Project 60: Shiny Surfaces

This has been a project in photographing shiny/reflective surfaces. I am photographing a watch and bracelet on a simple black background. In both reference shots (different light position), there is a slight reflection of the camera in the watch band, and the light is harsh and there are strong shadows. By using tracing paper in a cone around the lends and subject, the reflection should only be of the tracing paper, and the light will also be diffused through the paper. The differences between the level (angle/height) of the flash are seen less in the two shots with tracing paper. There is also no reflection of the camera in these photos. Overall the effect is really large & the photos with tracing paper look much more professional - and this is only with the simple use of tracing paper!

Photo 1: Reference shot 1. Light high, direct light.
100mm, f/8, 1/8s, ISO200, flash

Photo 2: Reference shot 2. Light low, direct light.
100mm, f/8, 1/8s, ISO200, flash

Photo 3: With tracing paper in cone between camera lens and subject. Light low.
100mm, f/8, 1/8s, ISO200, flash

Photo 4: With tracing paper in cone between camera lens and subject. Light high.
100mm, f/8, 1/8s, ISO200, flash

Project 59: Concentrating Light

This project was to understand about concentrating light from a single source, using a simple rolled up piece of black cardboard. The first image shows the still-life setup with the single direct light source. The following photos are variations on aperture and how close the black cardboard was held to the light source, and it's angle. How close it was held impacts on whether the other background flowers are lit at all, and the angle impacts on how the flowers in a line from the tube to the front flower behind it are lit.

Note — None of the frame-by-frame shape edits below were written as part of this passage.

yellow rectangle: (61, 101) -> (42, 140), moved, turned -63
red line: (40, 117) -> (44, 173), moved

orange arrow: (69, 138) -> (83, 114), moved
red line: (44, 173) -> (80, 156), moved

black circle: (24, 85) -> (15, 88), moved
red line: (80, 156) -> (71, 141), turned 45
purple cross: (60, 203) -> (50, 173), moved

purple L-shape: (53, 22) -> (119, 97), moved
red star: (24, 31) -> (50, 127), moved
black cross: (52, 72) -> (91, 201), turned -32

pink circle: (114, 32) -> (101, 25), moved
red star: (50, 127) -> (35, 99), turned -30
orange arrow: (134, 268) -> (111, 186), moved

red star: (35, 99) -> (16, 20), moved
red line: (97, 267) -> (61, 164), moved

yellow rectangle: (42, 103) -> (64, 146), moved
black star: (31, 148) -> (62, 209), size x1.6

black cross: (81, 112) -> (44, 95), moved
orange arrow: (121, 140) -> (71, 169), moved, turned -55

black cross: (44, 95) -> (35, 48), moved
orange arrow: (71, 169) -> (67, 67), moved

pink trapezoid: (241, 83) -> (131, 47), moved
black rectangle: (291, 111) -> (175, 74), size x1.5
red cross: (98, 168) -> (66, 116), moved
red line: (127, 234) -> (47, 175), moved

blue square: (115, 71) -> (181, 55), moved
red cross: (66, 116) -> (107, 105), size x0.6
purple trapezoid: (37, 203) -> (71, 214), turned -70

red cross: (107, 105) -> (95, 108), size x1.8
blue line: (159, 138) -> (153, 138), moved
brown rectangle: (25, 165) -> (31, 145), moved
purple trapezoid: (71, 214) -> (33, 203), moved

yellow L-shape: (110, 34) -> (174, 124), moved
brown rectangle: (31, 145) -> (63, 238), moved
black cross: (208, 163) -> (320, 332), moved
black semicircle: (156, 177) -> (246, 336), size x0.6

This technique might be better with a second light to separately light the background flowers, allowing the flower to lit from a better angle and focus more attention on it. It was quite difficult to be consistent with this cardboard roll technique, though its an interesting methodology, and fun project to try.

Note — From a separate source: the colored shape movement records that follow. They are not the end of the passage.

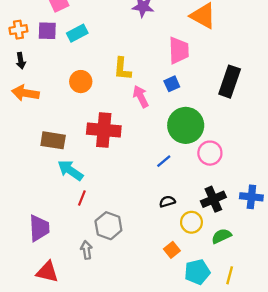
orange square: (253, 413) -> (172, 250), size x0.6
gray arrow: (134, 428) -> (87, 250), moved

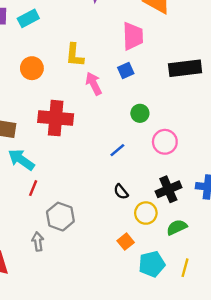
black rectangle: (230, 82) -> (185, 68), turned 64
green circle: (186, 125) -> (140, 113), size x0.5
black semicircle: (167, 201) -> (121, 192), turned -112

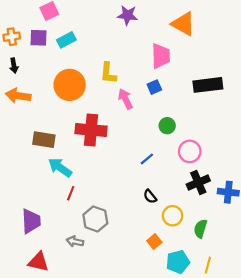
orange circle: (32, 68) -> (70, 85), size x1.5
black cross: (168, 189) -> (198, 182), moved
green semicircle: (177, 227) -> (200, 229), turned -48
gray arrow: (38, 242) -> (75, 241), turned -70

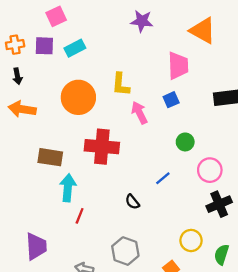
cyan arrow: (60, 167) -> (68, 188), turned 60
black semicircle: (150, 196) -> (132, 202), moved
gray hexagon: (95, 219) -> (125, 251), moved

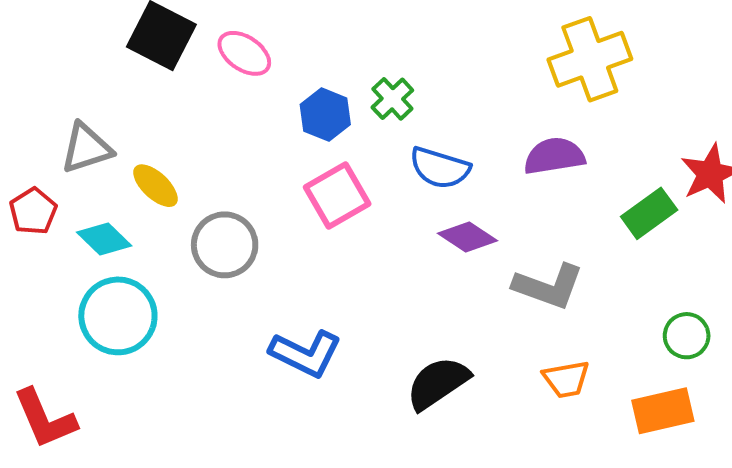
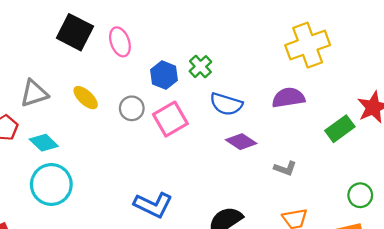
pink ellipse: (244, 53) -> (120, 42), turned 36
yellow ellipse: (155, 186) -> (86, 98), moved
gray circle: (225, 245) -> (132, 108), moved, size x0.7
gray L-shape: (548, 286) -> (285, 168), size x0.6

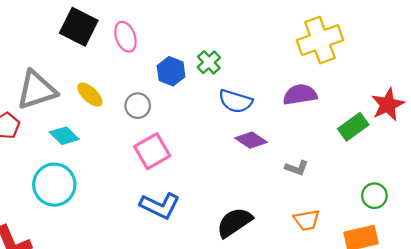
gray triangle: (34, 93) -> (37, 90), size x1.4
pink square: (170, 119) -> (152, 151), moved
cyan diamond: (44, 143) -> (64, 136), moved

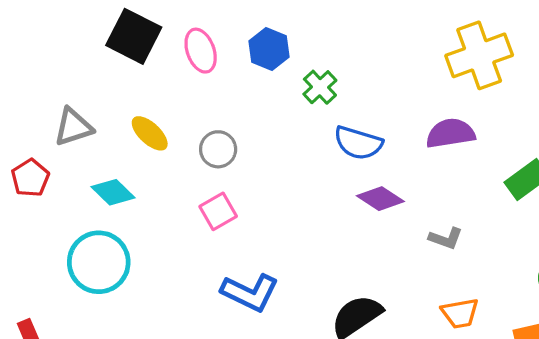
blue hexagon: (171, 71) -> (269, 49), moved
gray triangle: (37, 90) -> (73, 127), size x0.7
pink square: (152, 151) -> (218, 211), moved, size x0.7

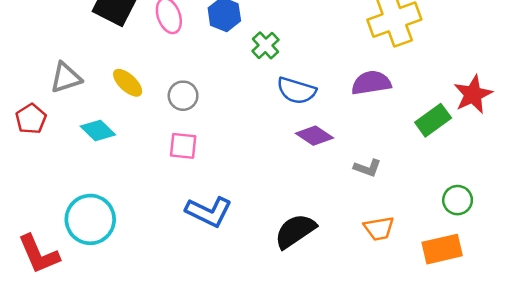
pink square: (218, 211) -> (183, 146), turned 36
cyan circle: (99, 262) -> (90, 219), moved

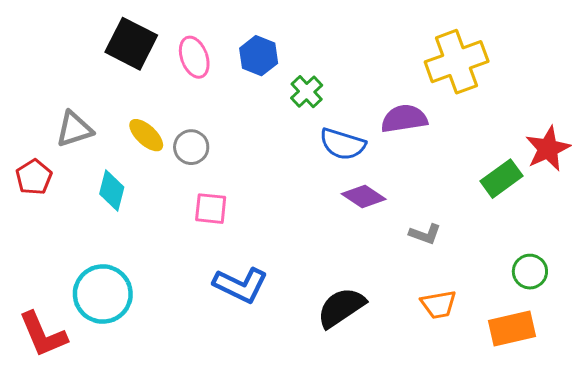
purple semicircle: (371, 83) -> (404, 119), moved
gray circle: (183, 96) -> (191, 147), moved
cyan diamond: (98, 130) -> (112, 191), turned 60

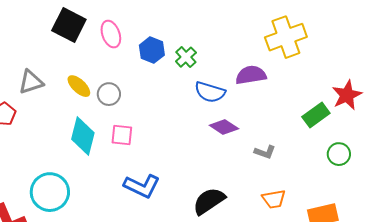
blue hexagon: (259, 56) -> (152, 50), moved
cyan diamond: (112, 191) -> (83, 136), moved, size x1.4
green circle: (530, 272) -> (339, 154), moved

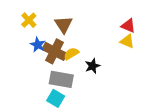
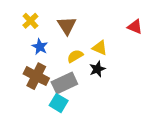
yellow triangle: (127, 41) -> (100, 48), moved
brown cross: (55, 51) -> (36, 76), moved
gray rectangle: (61, 79) -> (64, 83), turned -35

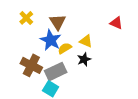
blue star: (40, 47) -> (51, 40), moved, size x1.5

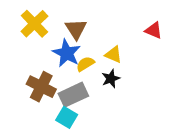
yellow cross: (26, 18) -> (34, 24), size x1.5

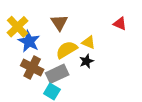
yellow cross: (34, 24) -> (17, 27), moved
blue star: (67, 53) -> (29, 41), moved
yellow semicircle: (85, 64) -> (67, 50), size x1.5

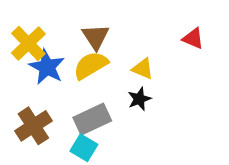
yellow semicircle: (67, 50) -> (91, 65), moved
brown cross: (32, 67) -> (33, 126), moved, turned 30

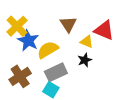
brown triangle: (96, 37) -> (68, 24), moved
red triangle: (193, 38) -> (104, 30), moved, size x1.5
yellow semicircle: (91, 65) -> (48, 50), moved

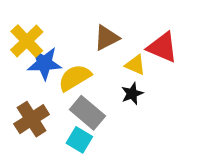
brown triangle: (68, 24) -> (107, 38), turned 36
blue star: (28, 41) -> (44, 63), turned -30
gray rectangle: (56, 72) -> (87, 113), turned 65

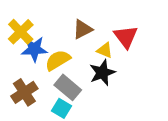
red triangle: (162, 47) -> (126, 37), turned 30
black star: (132, 94) -> (102, 73), size x1.5

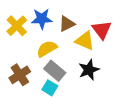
blue star: (34, 49) -> (42, 19), moved
yellow triangle: (105, 50) -> (85, 41), size x1.5
black star: (102, 73) -> (89, 70), moved

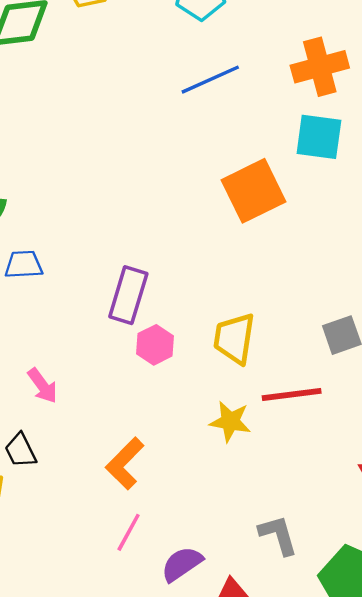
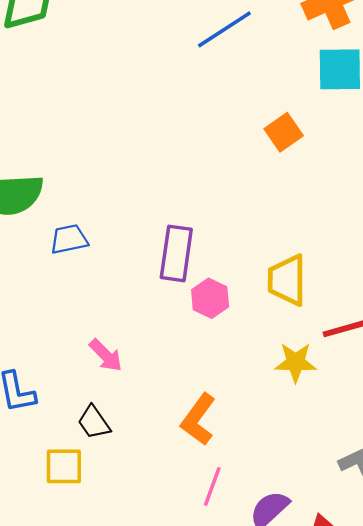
orange square: (253, 191) -> (284, 132), size x0.6

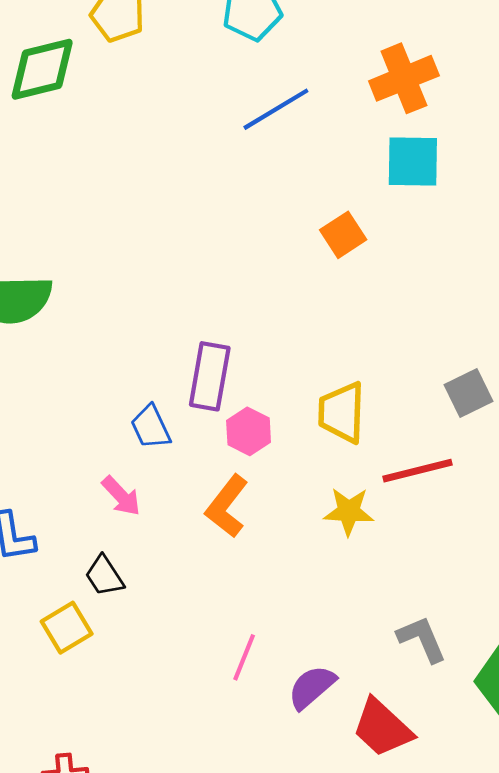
blue trapezoid: (69, 239) -> (151, 427), moved, turned -105
orange L-shape: (198, 419) -> (227, 506), moved
yellow square: (64, 466) -> (67, 628), turned -33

Photo 1: Direct Light Source, slightly above subject
35mm, f/8, 1/8s, ISO200, direct flash

Photo 2: Cardboard roll held to light but allowing some light to escape to light the background flowers.
35mm, f/5.6, 1/8s, ISO200, direct flash

Photo 3: Cardboard roll held to light but allowing some light to escape to light the background flowers. Slight decrease in aperture to darken photo and emphasise the front flower more.
35mm, f/4.5, 1/8s, ISO200, direct flash

Photo 4: Cardboard roll close to light.
35mm, f/6.7, 1/8s, ISO200, direct flash

Photo 5: Cardboard roll close to light, angled downwards to focus light further on front flower.